Navigation
API > API/Plugins > API/Plugins/LearningTraining
References
| Module | LearningTraining |
| Header | /Engine/Plugins/Experimental/LearningAgents/Source/LearningTraining/Public/LearningPPOTrainer.h |
| Include | #include "LearningPPOTrainer.h" |
Syntax
struct FPPOTrainerTrainingSettings
Remarks
Settings used for training with PPO
Variables
| Type | Name | Description | |
|---|---|---|---|
| float | ActionRegularizationWeight | Weight used to regularize actions. | |
| bool | bAdvantageNormalization | When true, advantages are normalized. | |
| uint32 | BatchSize | Batch size to use for training. | |
| bool | bClipAdvantages | When true, very large or small advantages will be clipped. | |
| bool | bUseTensorboard | If to use TensorBoard for logging and tracking the training progress. | |
| ETrainerDevice | Device | Which device to use for training. | |
| float | DiscountFactor | The discount factor causes future rewards to be scaled down so that the policy will favor near-term rewards over potentially uncertain long-term rewards. | |
| float | EntropyWeight | Weighting used for the entropy bonus. | |
| float | EpsilonClip | Clipping ratio to apply to policy updates. | |
| float | GaeLambda | This is used in the Generalized Advantage Estimation as what is essentially an exponential smoothing/decay. | |
| float | InitialActionScale | Initial scale to apply to actions before noise is added to them. | |
| uint32 | IterationNum | Number of iterations to train the network for. | |
| float | LearningRateCritic | Learning rate of the critic network. | |
| float | LearningRateDecay | Ratio by which to decay the learning rate every 1000 iterations. | |
| float | LearningRatePolicy | Learning rate of the policy network.

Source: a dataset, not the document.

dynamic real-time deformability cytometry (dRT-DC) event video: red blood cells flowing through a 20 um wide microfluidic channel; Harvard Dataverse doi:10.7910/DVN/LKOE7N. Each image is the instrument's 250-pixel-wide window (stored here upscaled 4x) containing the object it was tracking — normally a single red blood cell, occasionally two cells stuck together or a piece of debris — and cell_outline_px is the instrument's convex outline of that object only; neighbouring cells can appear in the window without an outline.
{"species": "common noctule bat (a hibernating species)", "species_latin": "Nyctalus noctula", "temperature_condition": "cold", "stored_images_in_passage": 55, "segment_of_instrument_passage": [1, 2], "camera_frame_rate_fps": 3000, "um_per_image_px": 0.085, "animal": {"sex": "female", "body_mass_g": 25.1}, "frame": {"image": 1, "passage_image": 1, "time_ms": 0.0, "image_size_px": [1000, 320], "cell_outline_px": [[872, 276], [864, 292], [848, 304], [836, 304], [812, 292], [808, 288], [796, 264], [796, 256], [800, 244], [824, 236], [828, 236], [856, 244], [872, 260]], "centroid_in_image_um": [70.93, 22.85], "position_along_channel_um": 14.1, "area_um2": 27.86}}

Typical values are between 0.001f and 0.0001f. | |
| uint32 | Seed | Random Seed to use for training. | |
| int32 | TrimEpisodeEndStepNum | Number of steps to trim from the end of each episode during training. | |
| int32 | TrimEpisodeStartStepNum | Number of steps to trim from the start of each episode during training. | |
| float | WeightDecay | Amount of weight decay to apply to the network. |